# TASK DETAILS
Copy down the listing below exactly. Do not include pictures.

# SOURCE DATA
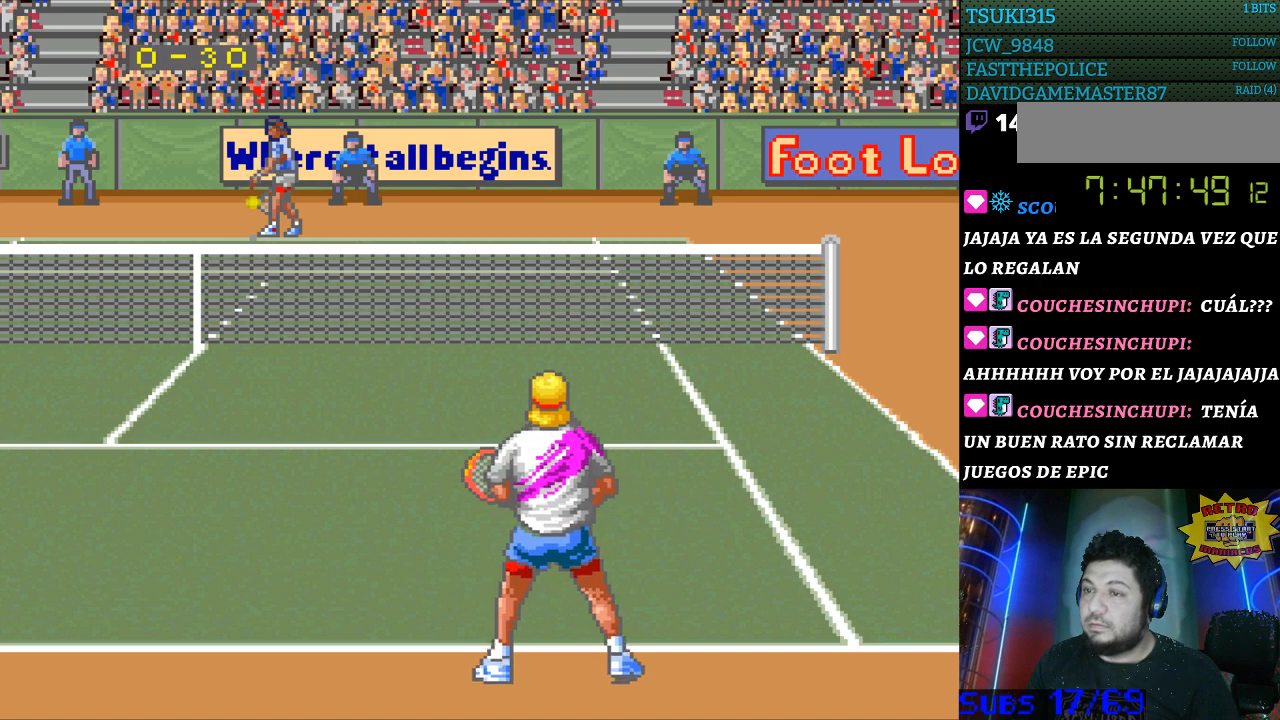
{"buttons": ["DPAD_LEFT"], "events": [[67, "DPAD_UP", "up"], [167, "DPAD_RIGHT", "down"], [267, "DPAD_RIGHT", "up"], [467, "DPAD_LEFT", "down"]]}
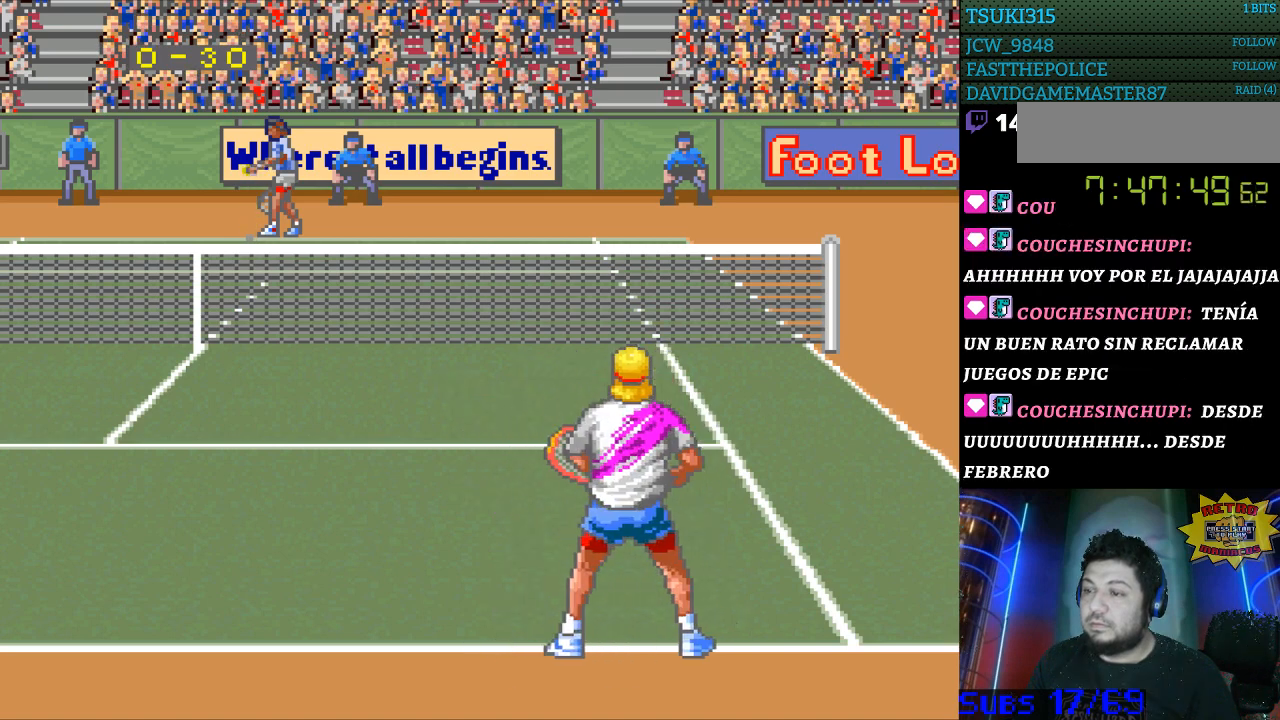
{"buttons": [], "events": [[67, "DPAD_LEFT", "up"], [167, "DPAD_LEFT", "down"], [233, "DPAD_LEFT", "up"], [333, "DPAD_LEFT", "down"], [400, "DPAD_LEFT", "up"]]}
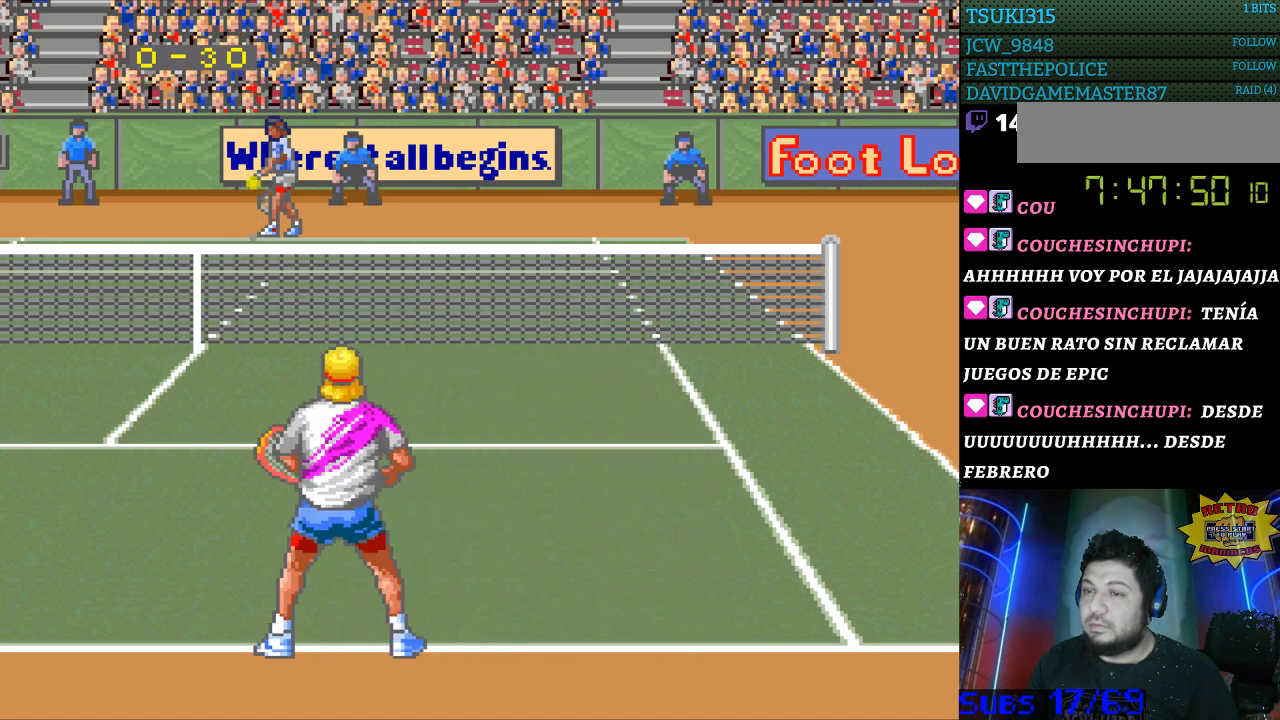
{"buttons": [], "events": [[67, "DPAD_RIGHT", "down"], [133, "DPAD_RIGHT", "up"], [233, "DPAD_RIGHT", "down"], [333, "DPAD_RIGHT", "up"], [400, "DPAD_RIGHT", "down"], [500, "DPAD_RIGHT", "up"]]}
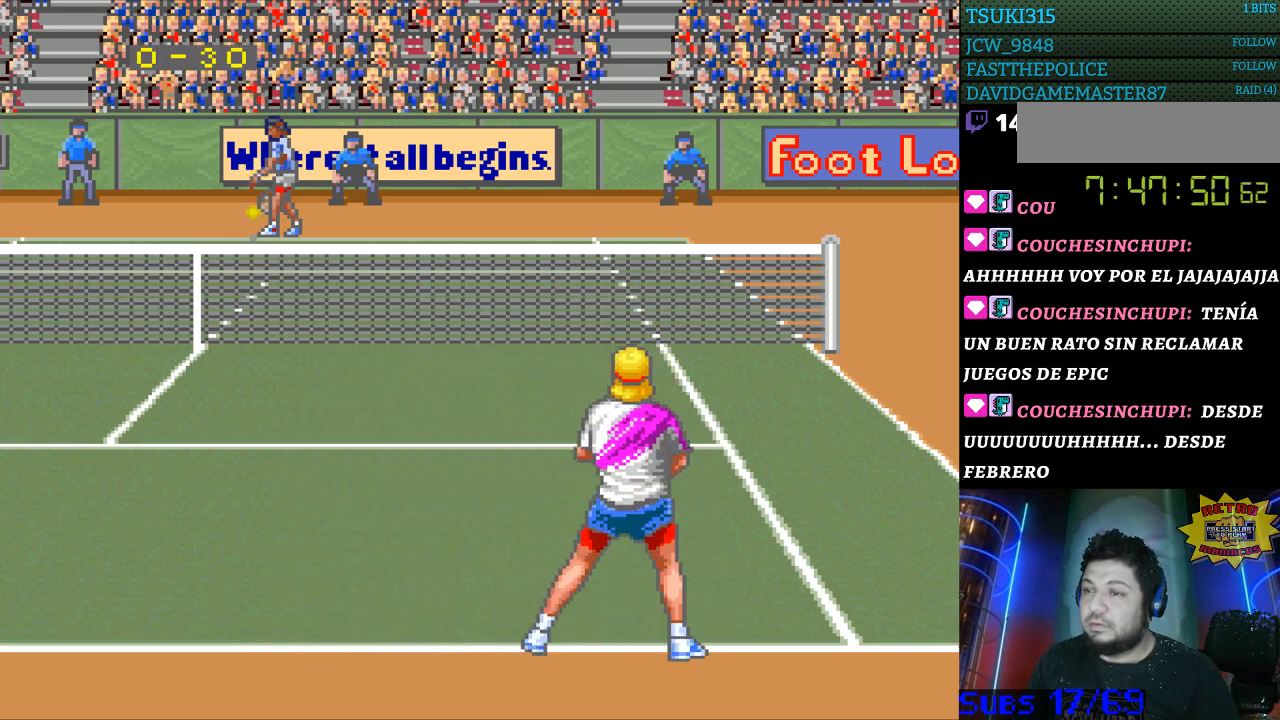
{"buttons": [], "events": [[233, "DPAD_LEFT", "down"], [333, "DPAD_LEFT", "up"]]}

# EXERCISE RESULT
{"buttons": ["DPAD_LEFT"], "events": [[67, "DPAD_UP", "up"], [167, "DPAD_RIGHT", "down"], [267, "DPAD_RIGHT", "up"], [467, "DPAD_LEFT", "down"]]}
{"buttons": [], "events": [[67, "DPAD_LEFT", "up"], [167, "DPAD_LEFT", "down"], [233, "DPAD_LEFT", "up"], [333, "DPAD_LEFT", "down"], [400, "DPAD_LEFT", "up"]]}
{"buttons": [], "events": [[67, "DPAD_RIGHT", "down"], [133, "DPAD_RIGHT", "up"], [233, "DPAD_RIGHT", "down"], [333, "DPAD_RIGHT", "up"], [400, "DPAD_RIGHT", "down"], [500, "DPAD_RIGHT", "up"]]}
{"buttons": [], "events": [[233, "DPAD_LEFT", "down"], [333, "DPAD_LEFT", "up"]]}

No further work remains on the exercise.